… como vuelven las golondrinas.
Aunque nunca he sabido por qué se dice «como las golondrinas» y no como cualquier estación del año. Volver como la nieve en invierno, las flores en primavera, los amarillos, ocres y dorados en otoño o el calor en el verano.
Me disperso.
Llegué a lo que yo llamo, mi pequeño paraíso, pensando, deseando descansar debajo de las palmeras y con un libro entre las manos. Pero casi en el momento de llegar, descubrí que mi móvil había muerto. Bien, para ser más exacta la que había muerto era la batería y además sin solución posible ya que allí era difícil encontrar una nueva. Eso ya me llenó de inquietud, pero aún pude llevar con cierto humor la pérdida, hasta que al minuto siguiente intento conectar a Internet y veo que tampoco tengo conexión. Ay! entonces la situación se puso más difícil de soportar.
Yo allí, en medio de las palmeras, con el mar de un azul imposible de describir, un cielo sin una nube a la vista, el silencio que se te pegaba a la piel y… desconectada del mundo. Eso no podía estar pasando. A mí!!!
Me pasee despacio por la terraza pensando si me suicidaba o me resignaba, cuando me vi reflejada en el cristal.

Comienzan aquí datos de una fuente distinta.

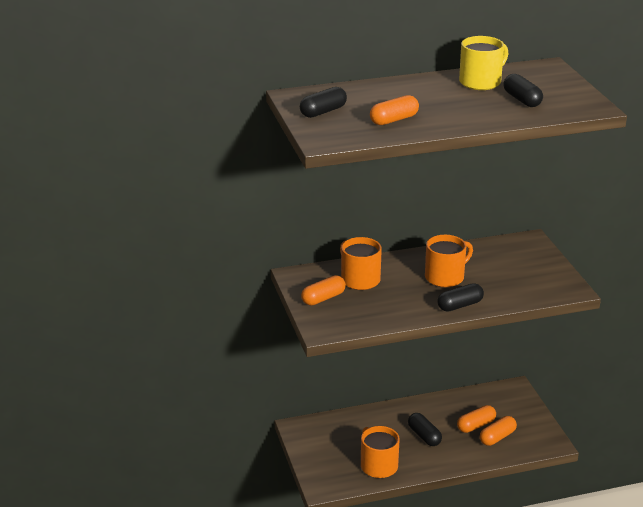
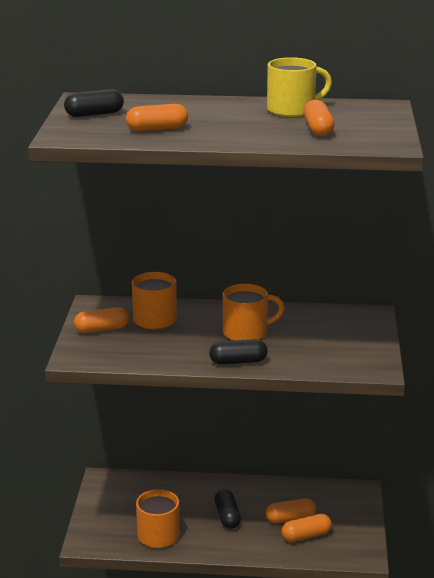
camera: 20 degrees right, 5 degrees down
(522, 100) = (318, 129): black capsule -> orange capsule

Vi a una persona con la preocupación reflejada en la cara y empecé a reír. Con ganas, con fuerza, hasta que me saltaron las lágrimas.
Pero… ¿no había ido a descansar, desconectar, respirar? Entonces, ¿qué mejor que aquel cúmulo de casualidades que me ayudaban a olvidarme de la red que me atrapaba de habitual?
Me senté y cerré los ojos. Y así me llegó, por primera vez desde que se inauguró, la sensación de primavera. Por primera vez, este año, sentí los sonidos, los olores, la tibieza de una estación que me conmueve con su luminosidad, colorido, dulzura.
Me dejé acunar por los recuerdos de otras épocas y otras personas mientras los agapornis desde el pinar cercano entonaban sus cantos de apareamiento. Llegó la noche, que se cubrió con un manto de estrellas y la luna, siempre cómplice, se paseó por el mar, dibujando senderos que se dirigían a ninguna parte.
Así cayeron, como las hojas en otoño, los siguientes días y noches, mientras, ningún sonido que no fuera el viento al atardecer, se oía a mi alrededor. Atrapando cada instante como si fuera eterno. Y aún sabiendo lo efímero de cada segundo vivido con intensidad, no echaba nada de menos.
Aprendí.
Que lo que me acerca a las personas, no son los múltiples artilugios que tengo a mi alcance, o no. Lo que me acerca realmente, es cerrar los ojos e intentar conectar con ellas a través de todas las cosas bellas que nos ofrece una naturaleza que, en muchas ocasiones no somos capaces de sentir, ni oír.
Sigue siendo primavera, pero… ya no es lo mismo porque volví y hoy… el móvil volvió a sonar.